*SOURCE MATERIAL*:
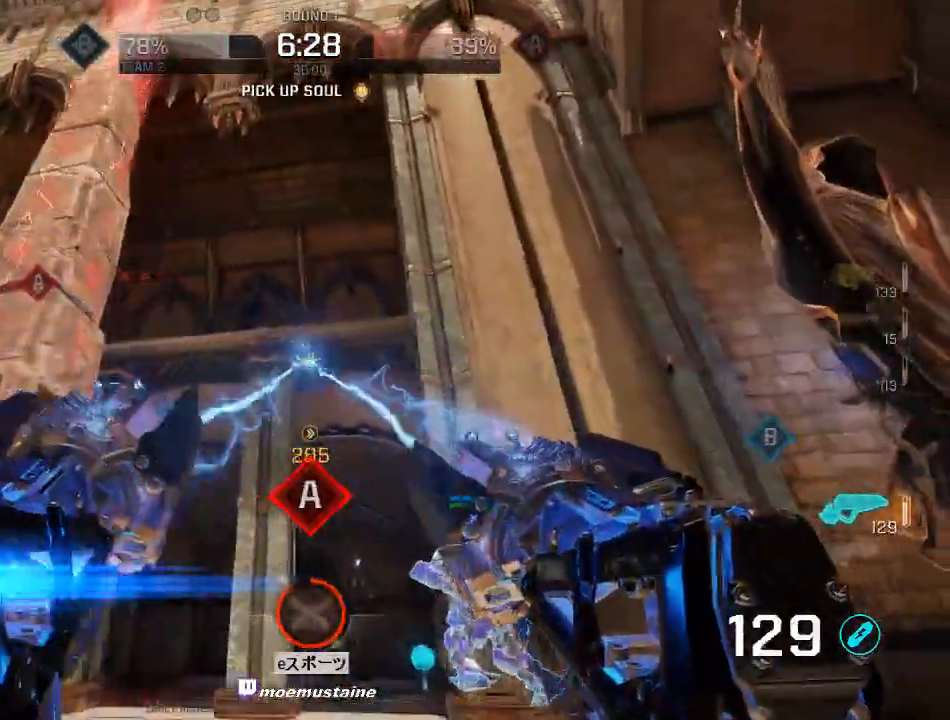
{"keys": ["a"], "mouse": [], "events": [[50, "d", "up"], [50, "mouse_left", "up"], [83, "s", "up"], [217, "d", "down"], [283, "a", "up"], [367, "a", "down"], [400, "d", "up"]]}
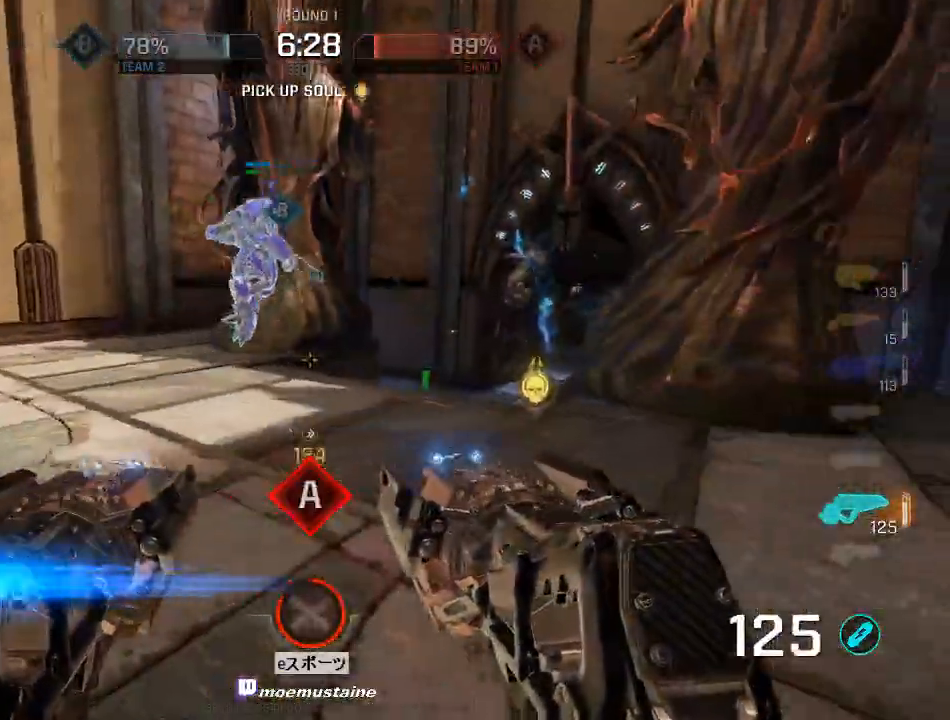
{"keys": ["a", "w"], "mouse": [], "events": [[33, "w", "down"], [100, "a", "up"], [250, "d", "down"], [317, "mouse_right", "down"], [383, "a", "down"], [433, "d", "up"], [450, "mouse_right", "up"]]}
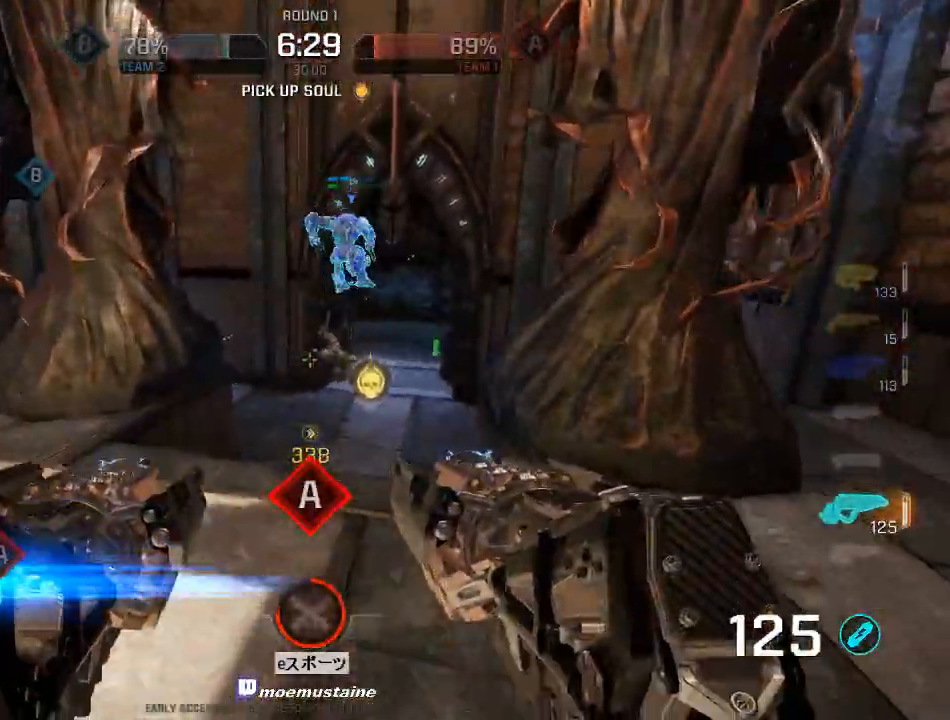
{"keys": ["d", "w"], "mouse": ["right"], "events": [[200, "d", "down"], [217, "a", "up"], [467, "mouse_right", "down"]]}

*TASK REQUIREMENTS*: Please output the full listing above exactly, minus any pictures.

*TASK ANSWER*:
{"keys": ["a"], "mouse": [], "events": [[50, "d", "up"], [50, "mouse_left", "up"], [83, "s", "up"], [217, "d", "down"], [283, "a", "up"], [367, "a", "down"], [400, "d", "up"]]}
{"keys": ["a", "w"], "mouse": [], "events": [[33, "w", "down"], [100, "a", "up"], [250, "d", "down"], [317, "mouse_right", "down"], [383, "a", "down"], [433, "d", "up"], [450, "mouse_right", "up"]]}
{"keys": ["d", "w"], "mouse": ["right"], "events": [[200, "d", "down"], [217, "a", "up"], [467, "mouse_right", "down"]]}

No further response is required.